While the 2000s were rife with toxic diet culture, actual diet culture didn’t start, or even peak during this time. Looking back to earlier decades and fad diets like the Atkins Diet of the 70s, 80s and 90s, the Cabbage Soup Diet (as delicious as it sounds) and the Grapefruit Diet all perpetuated the same message: eat less, weigh less.
As more and more people absorb the messaging of decades-long misinformation on what a healthy body is, how it looks and how it is fuelled, the path forward is riddled with diet-culture-shaped obstacles. The hard truth is that we have been setting people, mainly women, up for disaster.
BALANCE DIET
It is easier for a child of a mother with an eating disorder to develop disordered eating habits. This means that from generation to generation, unhealthy habits and behaviours surrounding food form. And, if you’ve watched the early seasons of The Real Housewives of Beverly Hills, you might have seen this in action.
The now infamous scene of Yolanda Hadid speaking with her daughter Gigi in 2012 advised her to “eat a couple of almonds and chew them well” when she complained of weakness due to hunger. Yolanda has since spoken out about the moment to People, likening it to something “silly” and “not representational of their lives”.
The revival of this scene recently gave rise to the term ‘Almond Mom’ on TikTok, that describes a caregiver with an obsession with healthy eating to a damaging effect. Another way to describe this is orthorexia (though the term is not clinically recognised – yet).

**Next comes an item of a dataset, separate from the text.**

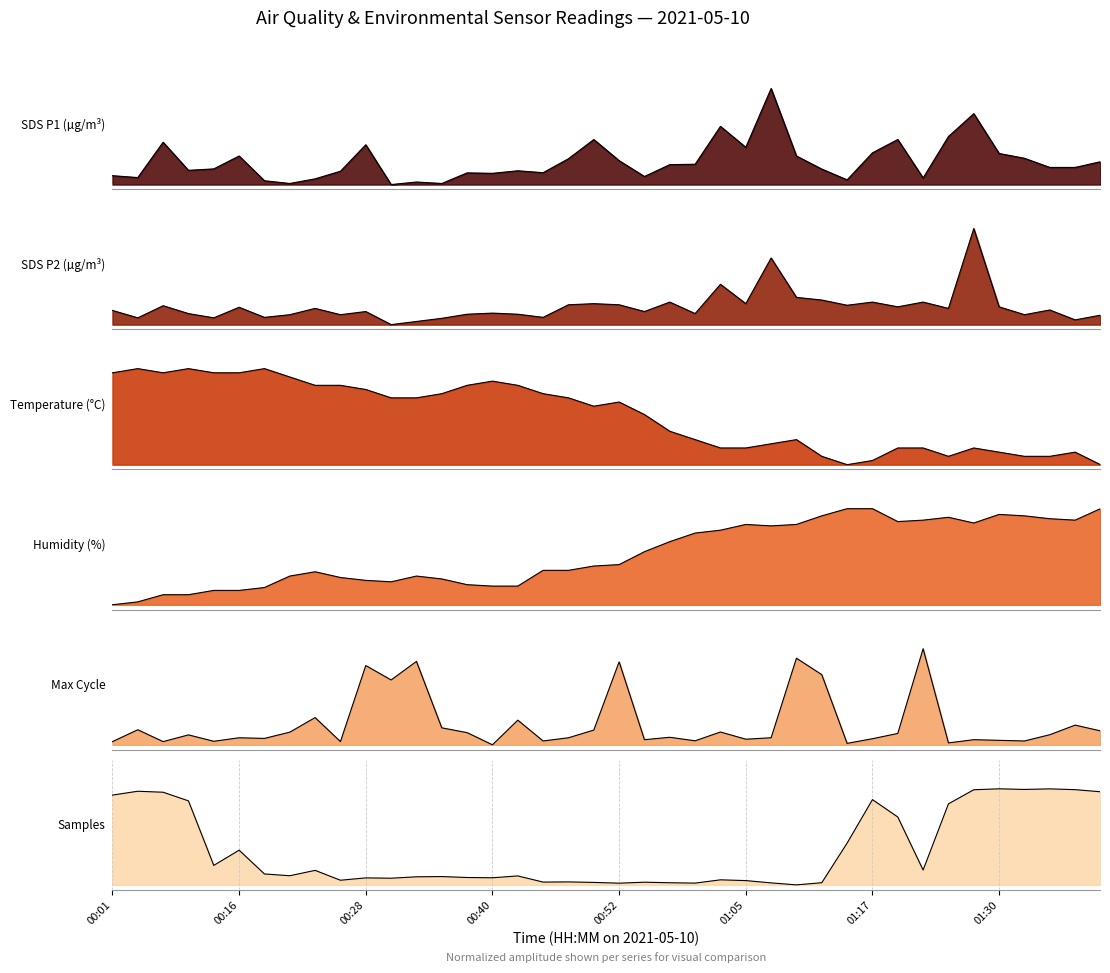

What is the sum of all Temp values?

20.7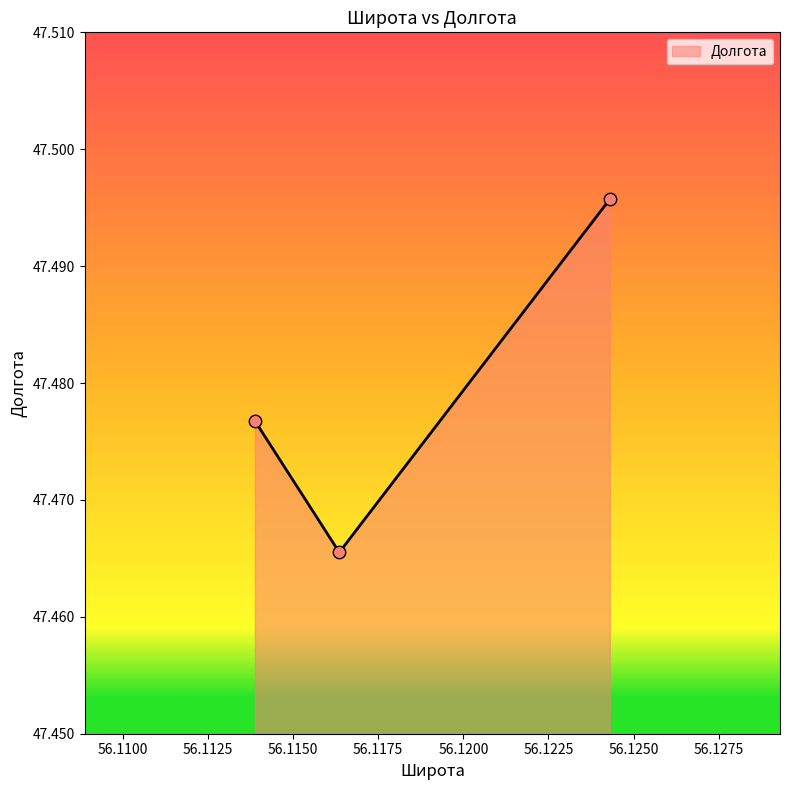

How many values are between 47 and 48?

3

Online, you will find hundreds of videos parodying Almond Moms. Some recite scripts that feel all too familiar, saying things like: “I think we’ve had enough bread for today, put it back.” And, “Oh we have to get celery, we’re making juice tonight. Definitely not the conventional stuff, that is poison.”

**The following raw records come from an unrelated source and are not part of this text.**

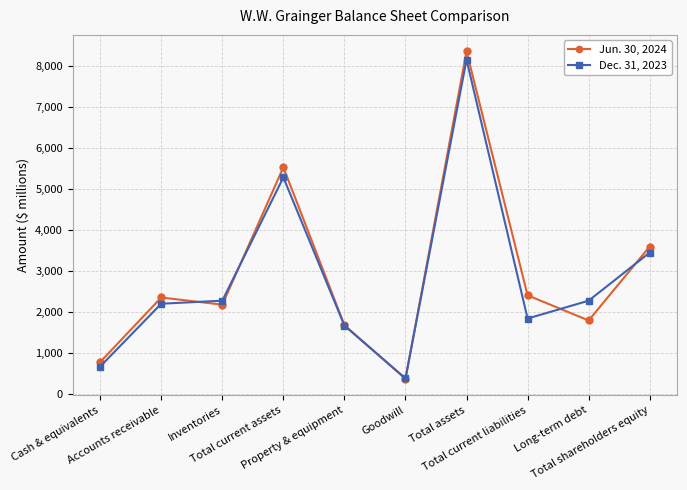

How many data points does each series have?

10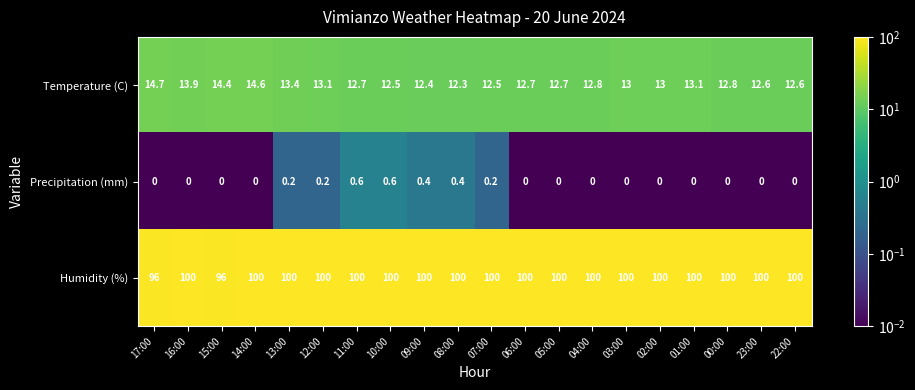

What is the sum of all Temperature (C) values?

261.8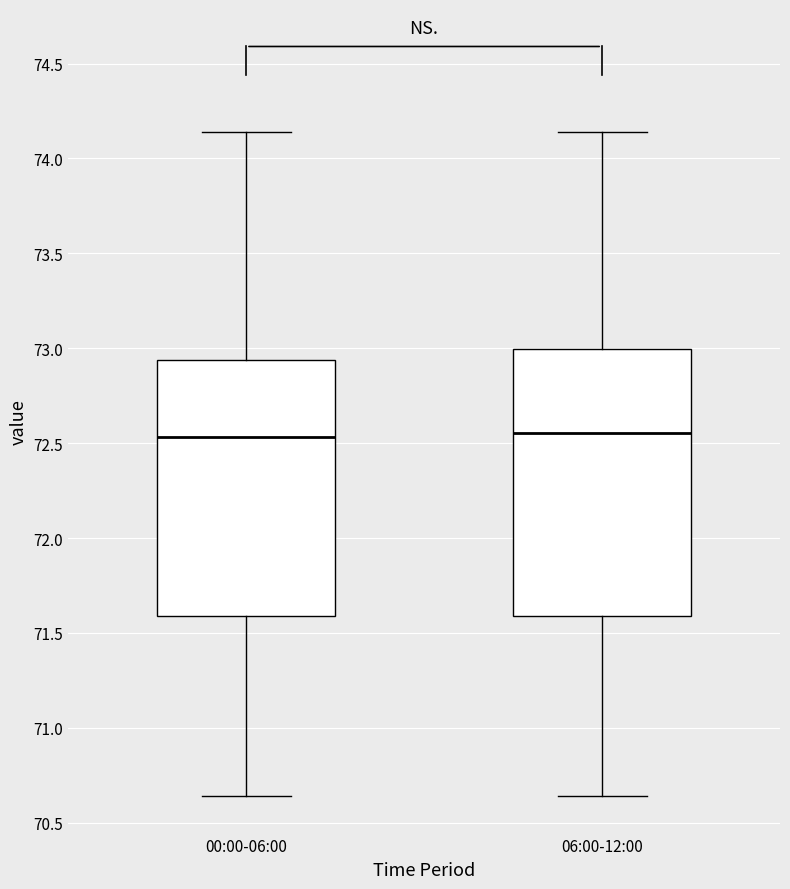

Where does the lower whisker of the box for 00:00-06:00 end on the y-axis? The values are not printed on the chart, so give them approximately, as read against the axis.

70.65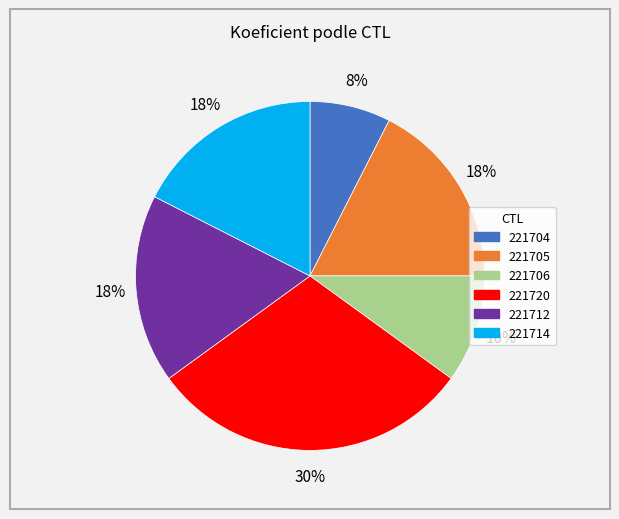

Count the number of slices in the pie.

6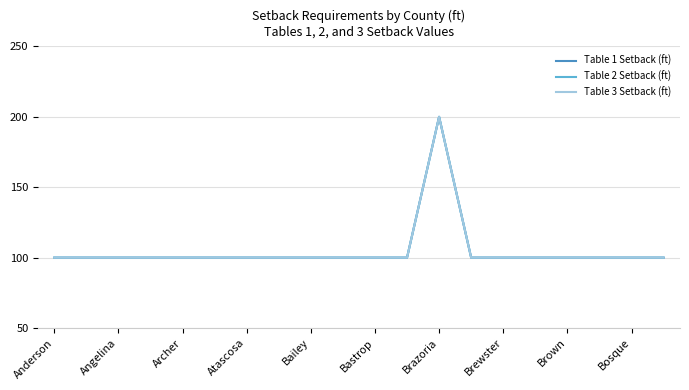

Does the chart display data point markers on the line(s)?

No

Gen-Z is not here for Gwyneth’s diet, or Almond Moms, for that matter. Which in some ways provides hope for future generations. However, over the past five years, hospitals have seen an 84% increase in hospital admissions caused by eating disorders. We’re not out of the woods yet.
Eating disorders in and of themselves cause us to be secretive and deceptive. Using terminology like, ‘clean eating’, or ‘detoxing’ can be a way to mask a troubling relationship with food. “Detoxes are used by some as a ‘socially acceptable’ way to restrict their food, often adopted by people with an unhappy relationship with food and their body,” explains Marcelle. “They can be seen as seductive by those who are vulnerable and desperate to lose weight as a quick fix but will often result in a cycle of bingeing and restriction.”

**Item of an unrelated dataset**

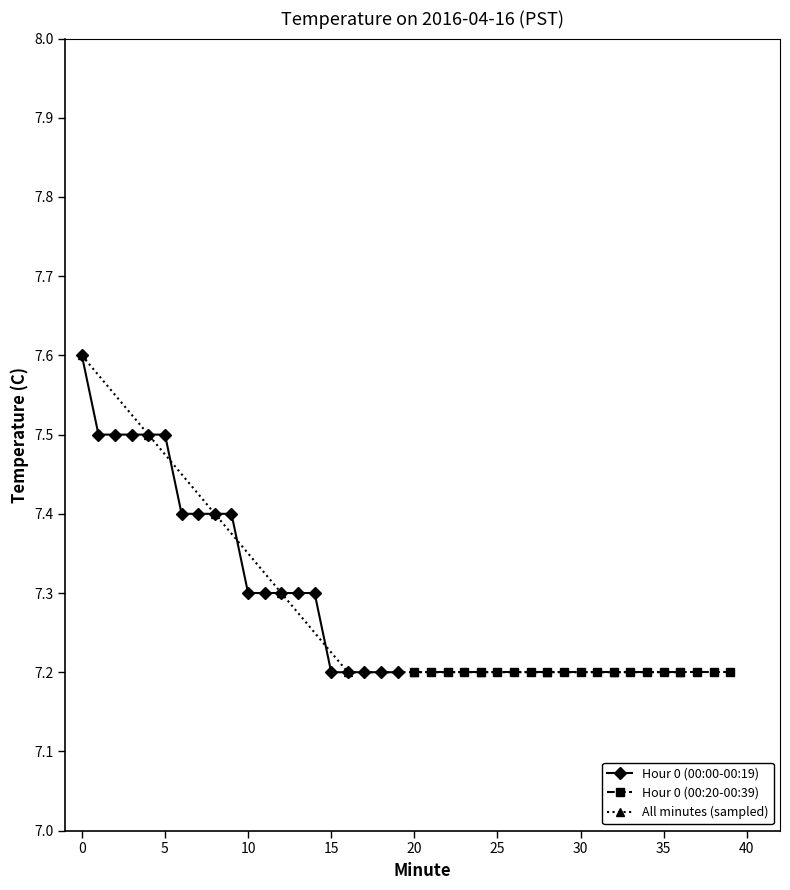

The value of Hour 0 (00:00-00:19) at 15 is 2.3. True or false?

False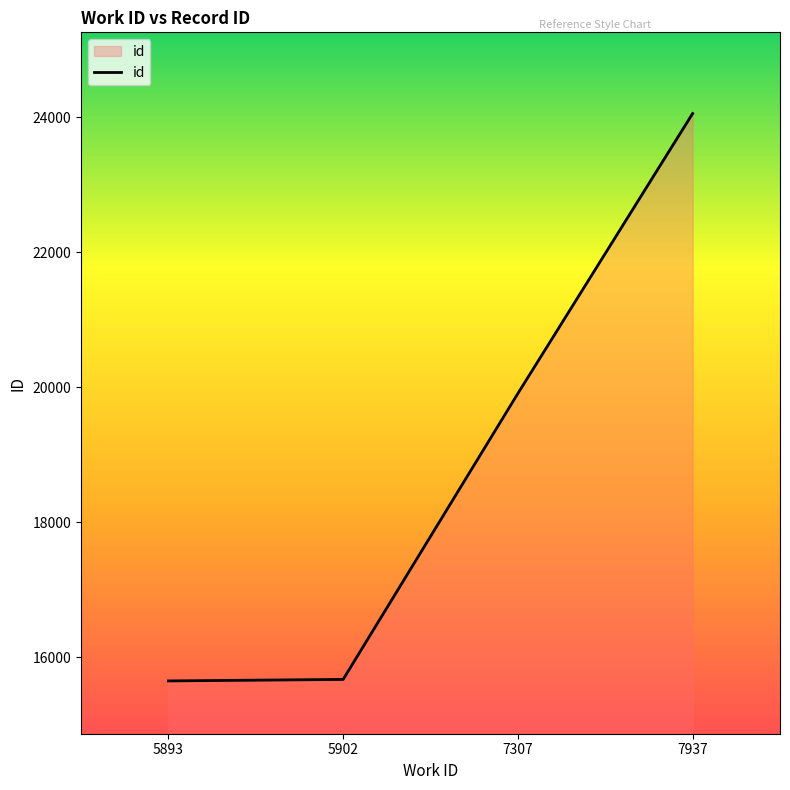

Which category has the highest value across all series?

7937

However it is important to remember that not every person on a healthy eating diet plan has an eating disorder. But, obsessing about clean eating or healthy foods and feeling immense guilt at the thought of chowing down on a pizza can signal that the balance is off.
So the next time you find yourself getting googly-eyed over compelling marketing messaging that promises you the world, remember that your body is adept at detoxing. A healthy diet is one filled with variety, from fibrous greens and lean protein and, yes, even pizza.
If you are concerned about any of the behaviours spoken about in this article, you can find helpful information on coping with disordered eating and clinical eating disorder support by visiting the BEAT website, or by visiting your GP.